* _Text provided_

____

Some doctrines seem to me what I call a gullibility test: as an example they profess that Christ was nailed to a single upright stake, not a cross. Once the new JW accepts this as true, they have passed an important point in their development and are ready for new information.
My girlfriend also would say stuff like “they told me you would say that” because the JW’s have this down to a science. They know all of our knee-jerk reactions, and all of our better arguments. Part of the many hours the neophyte devotes to the Kingdom Hall includes classes where they learn to refute our set-piece arguments. By convincing these people that the world is controlled by Satan and predicting our responses we actually validate the elders claims by giving these predictable responses!
My uncle is an elder in the JW’s, he is a great personality and very likeable but it tore his family apart, he hasn’t seen his daughter in years and his son only rarely. The children were raised JW’s and walked away from it, apparently the only conversations my cousins and uncle had for years were him trying to bring them back in.

____

* _Given records_
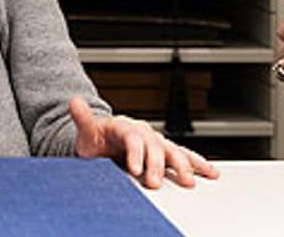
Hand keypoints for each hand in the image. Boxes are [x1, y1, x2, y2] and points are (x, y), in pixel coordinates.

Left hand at [70, 97, 218, 188]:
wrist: (105, 140)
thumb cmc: (95, 139)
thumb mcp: (86, 131)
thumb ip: (82, 119)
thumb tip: (73, 101)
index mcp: (125, 127)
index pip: (132, 139)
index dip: (136, 154)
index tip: (135, 170)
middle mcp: (144, 133)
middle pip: (154, 147)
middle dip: (156, 165)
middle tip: (154, 183)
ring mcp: (156, 142)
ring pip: (173, 151)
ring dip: (182, 166)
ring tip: (188, 181)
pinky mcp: (164, 153)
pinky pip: (183, 157)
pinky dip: (197, 164)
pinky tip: (210, 173)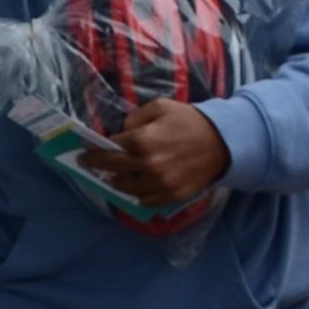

____

* _Questions_
A. Please condense the paragraph of the JW text beginning "My girlfriend also would say" into a short bulleted list that keeps its main facts.
B. Pick up the JW text after its last paragraph and write the next one.

* _Responses_
A.
- The girlfriend would say things like "they told me you would say that."
- The JWs know outsiders' knee-jerk reactions and their better arguments.
- Newcomers spend hours at the Kingdom Hall, including classes on refuting these set-piece arguments.
- Once newcomers believe Satan controls the world and the elders have predicted the responses, giving those predictable responses confirms the elders' claims.

B.
This is a terrible scourge, my experiences with the JW’s have made me very reluctant to confront them again. It hurts too much.
My advice to anyone encountering this for the first time is read all you can on it. You will actually begin to predict what they will teach next and tell that person those doctrines ahead of time. They will be very surprised that you know so much when they go back to the elder and repeat what you said. (they
will do that for certain, because the elder will be coaching them in what to say to you!) It might keep the lights on, it worked for me.